IIRC, the predictive validity of 1st half Fenwick differential in relation to EV goal differential over the remainder of the schedule is on the order of 0.3 - 0.4.

That may not seem like much, but it has to be considered in context. PDO over the 1st half of the schedule has very little repeat to the 2nd half , and its predictive validity is essentially nil.

Well done. I'm actually surprised you bothered to put up
a refutation of this; as Ryan points out, doing the in-sample
correlation is a major flaw and discredits pretty much anything
else.

One danger of measuring only ES score-close is that it
reduces the sample size, which reduces the predictive value of
percentages but not of Fenwick. Percentages are more important
than ES-close analysis implies, but your findings hold
regardless.

JLikens said...

Thanks Tom.

I decided to post this in order to illustrate that a simple r^2 analysis, without more, can often lead to the wrong conclusions.

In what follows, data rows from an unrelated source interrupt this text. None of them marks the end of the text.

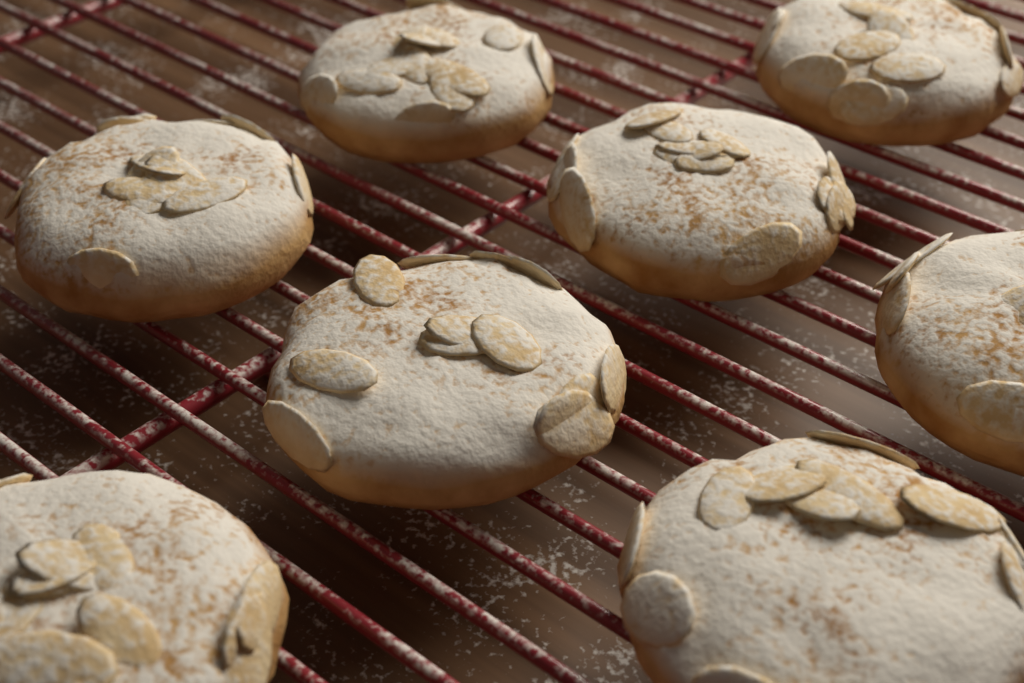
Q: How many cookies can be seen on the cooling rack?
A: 8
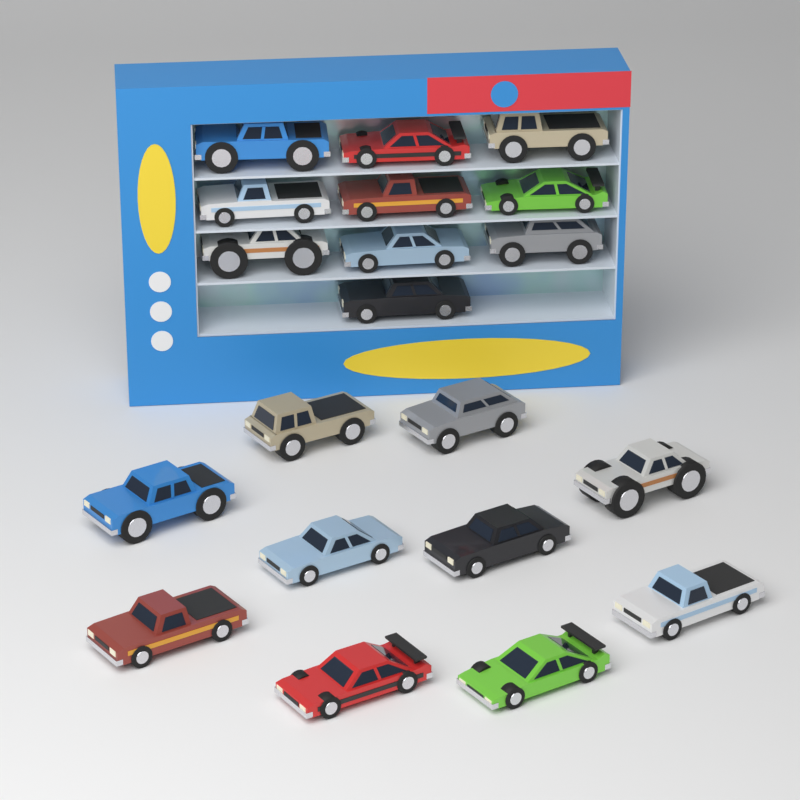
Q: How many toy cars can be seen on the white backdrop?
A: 20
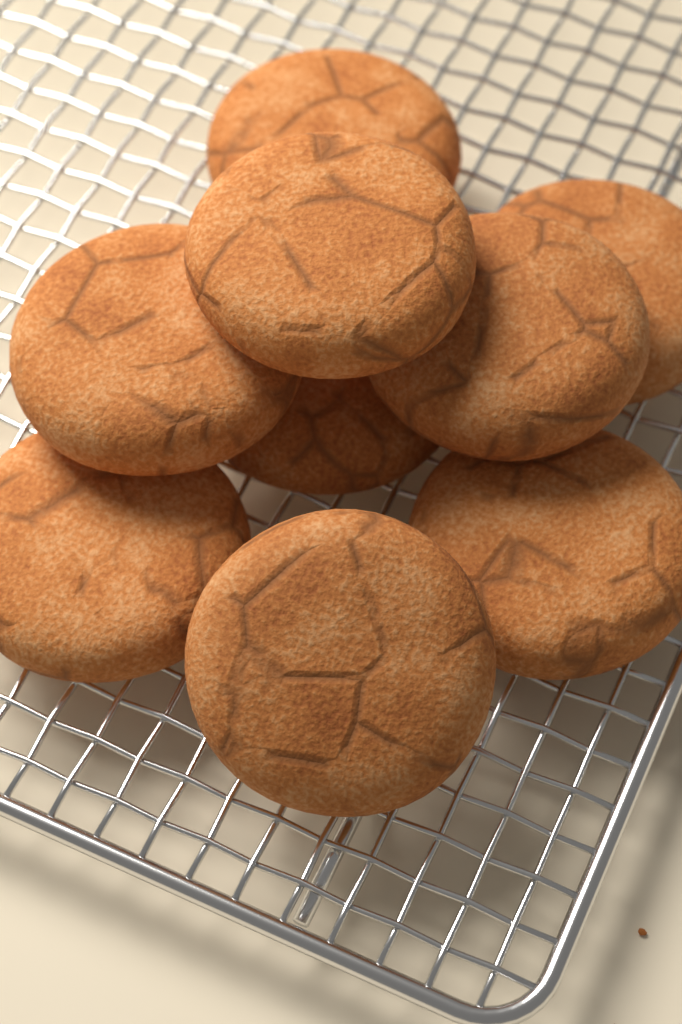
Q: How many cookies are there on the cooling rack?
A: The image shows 9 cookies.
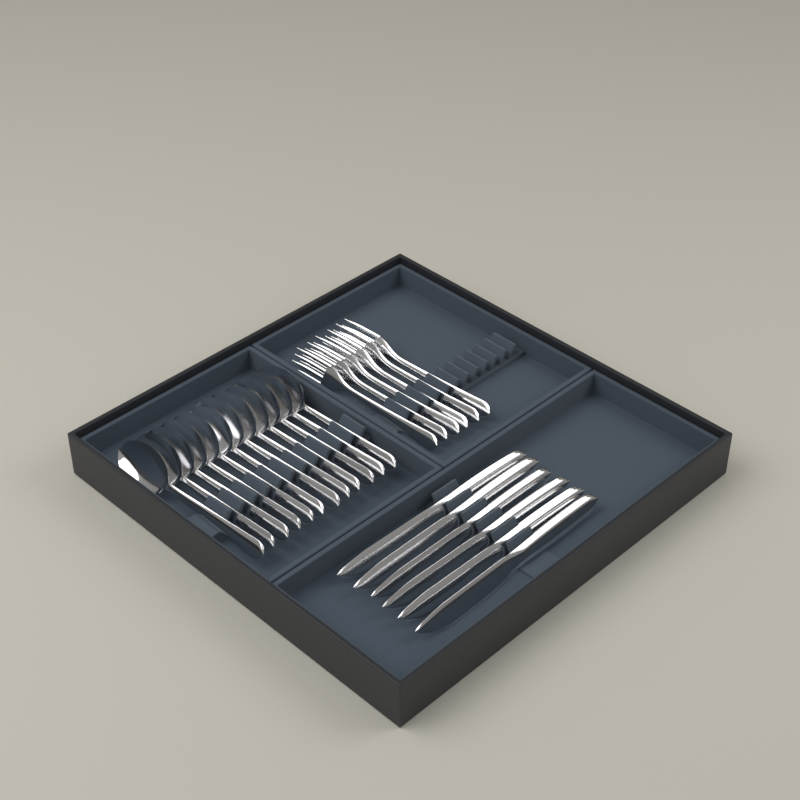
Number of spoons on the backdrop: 12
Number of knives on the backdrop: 6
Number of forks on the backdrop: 6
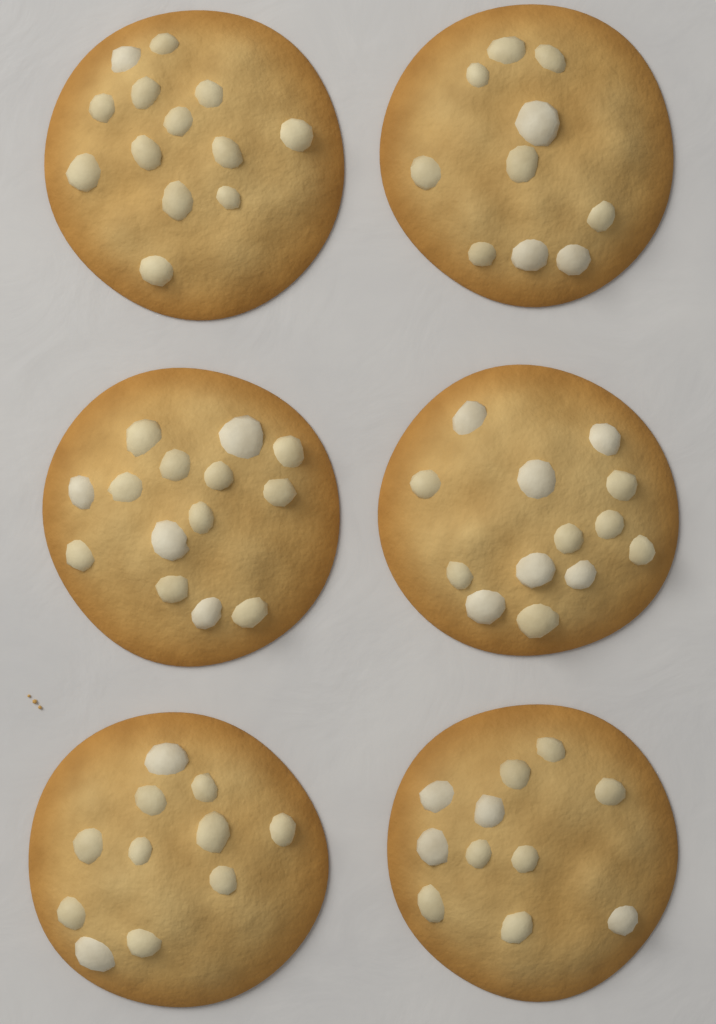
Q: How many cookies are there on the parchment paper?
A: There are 6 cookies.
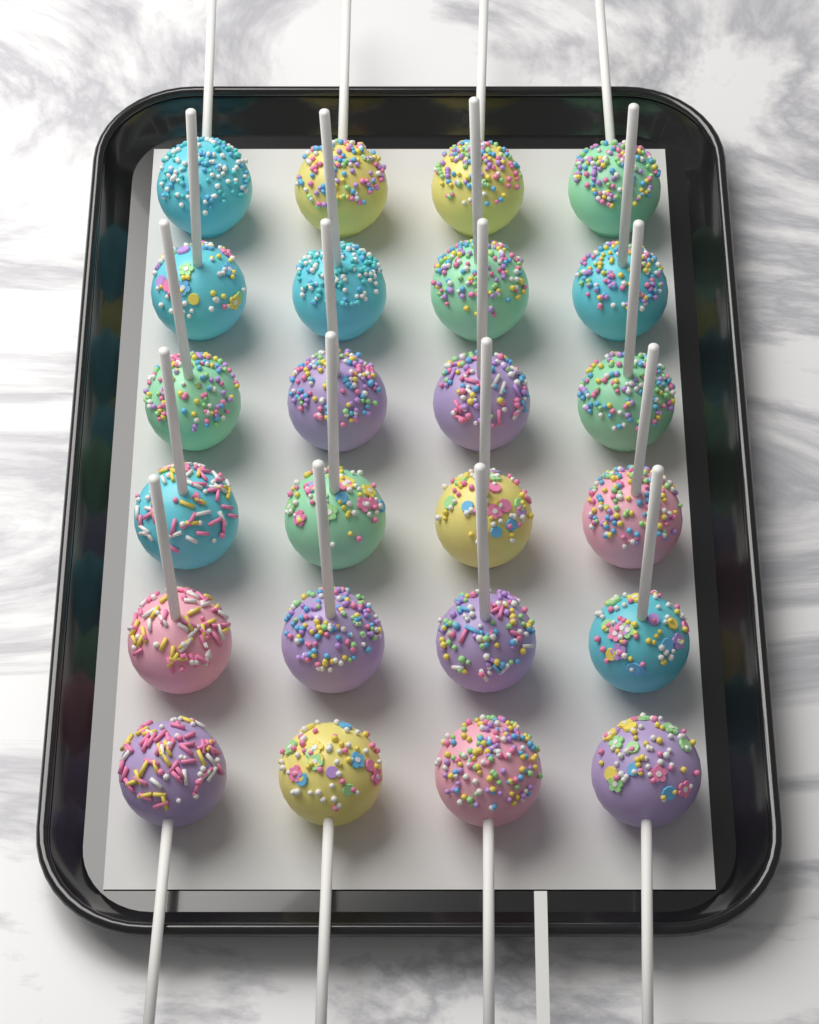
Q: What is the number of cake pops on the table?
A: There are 24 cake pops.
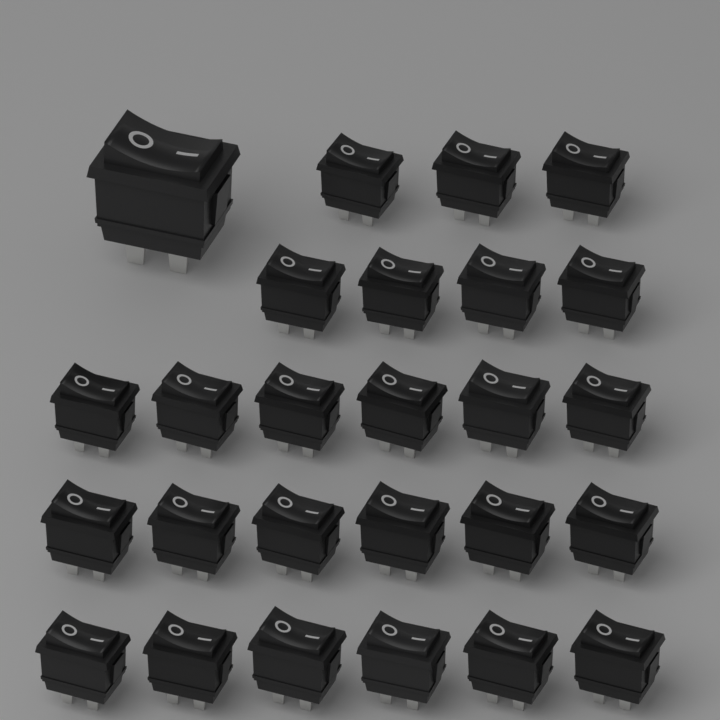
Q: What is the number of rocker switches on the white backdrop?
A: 26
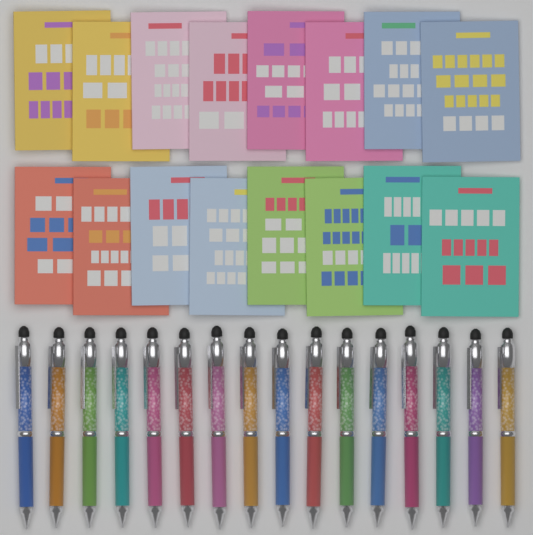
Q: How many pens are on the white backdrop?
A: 16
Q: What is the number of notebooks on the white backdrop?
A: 16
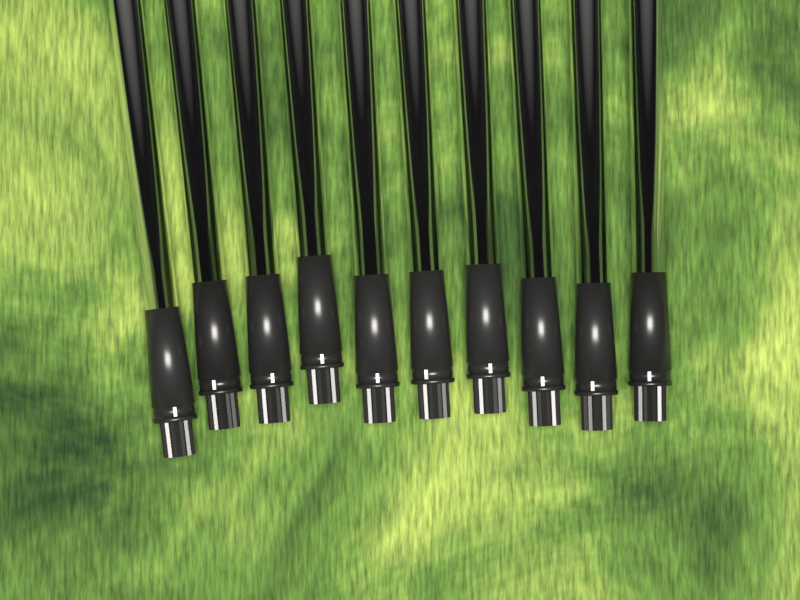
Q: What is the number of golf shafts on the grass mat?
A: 10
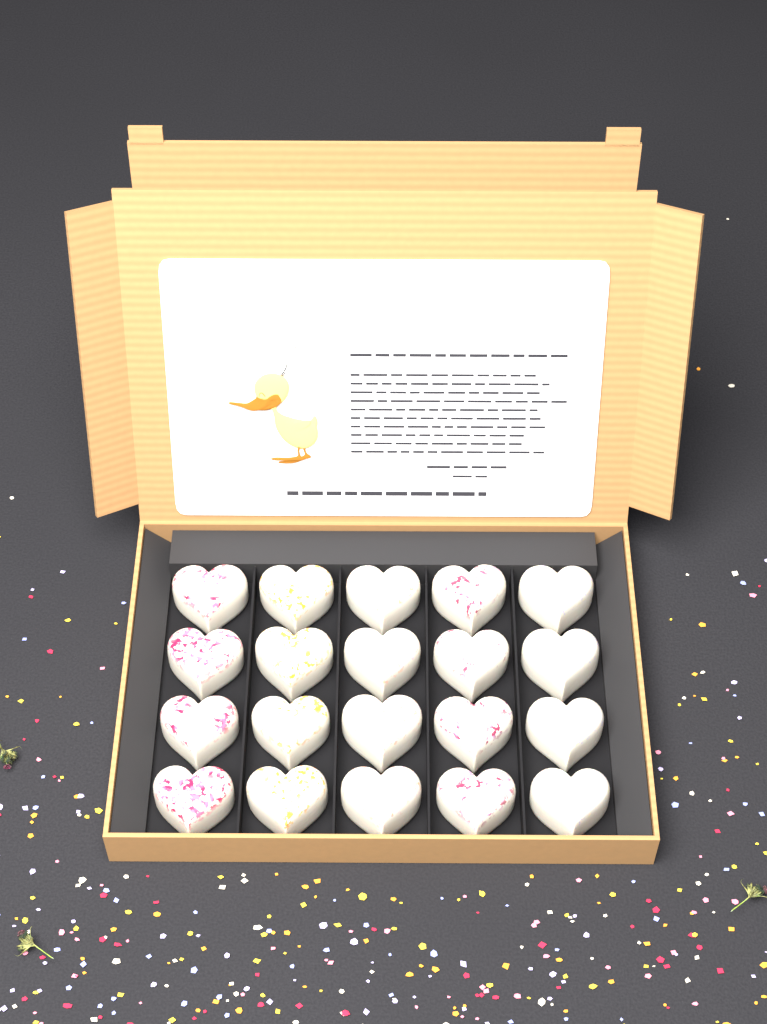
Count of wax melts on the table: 20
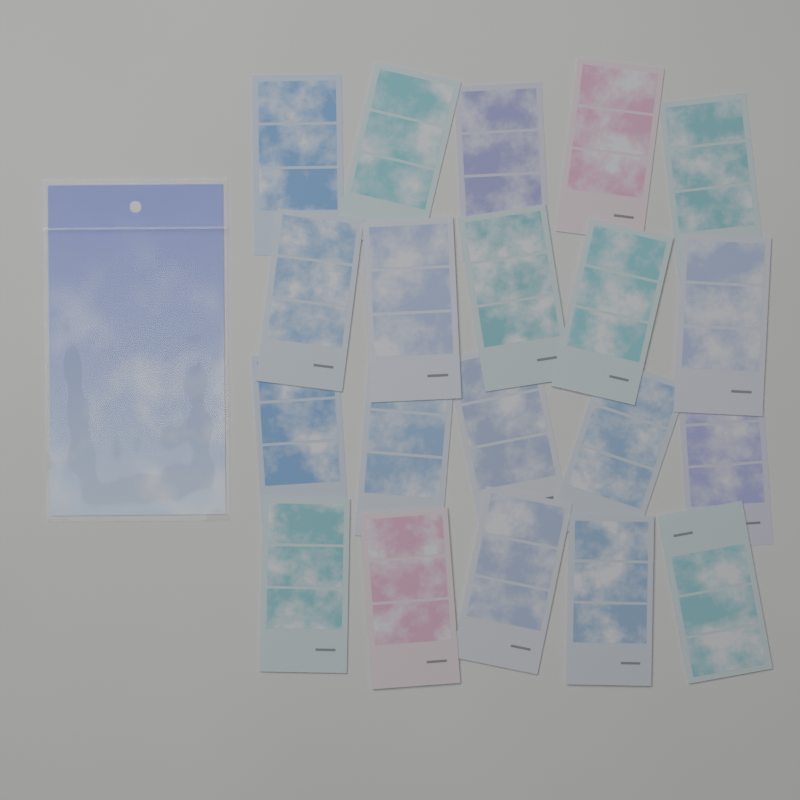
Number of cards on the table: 20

In terms of your other point, I assume you're referring to the second part of my post, where I used EV-tied data (the first part of the analysis used all even strength data, regardless of game score).

I agree that sample size can be a relevant consideration when using only data with the score tied.

For example, in conducting a coin-flipping experiment to determine the percentage of variance attributable to luck, one will invariably find that the percentage increases as the sample size decreases. So comparing the % of variance attributable to luck with respect to EV SH% over the course of a single season with the % of variance attributable to luck in relation to EV SH% with the score tied over the same period of time is, to some extent, comparing apples to oranges - the latter figure will be lower than the former, but part of that is the result of the reduced sample size.

I'm not sure if that concern arises here, however, due to the nature of the simulation conducted (i.e. comparing the observed correlation to the actual correlation).

If I had to guess, I would say that EV outshooting truly is more important ( in terms of the extent to which it is indicative of team talent) when the score is tied, and that its elevated importance reflects a qualitative difference between the way that teams play with the score tied and the way that they play otherwise.

he did a lot of research to make that kind of post. there are many variables to account for.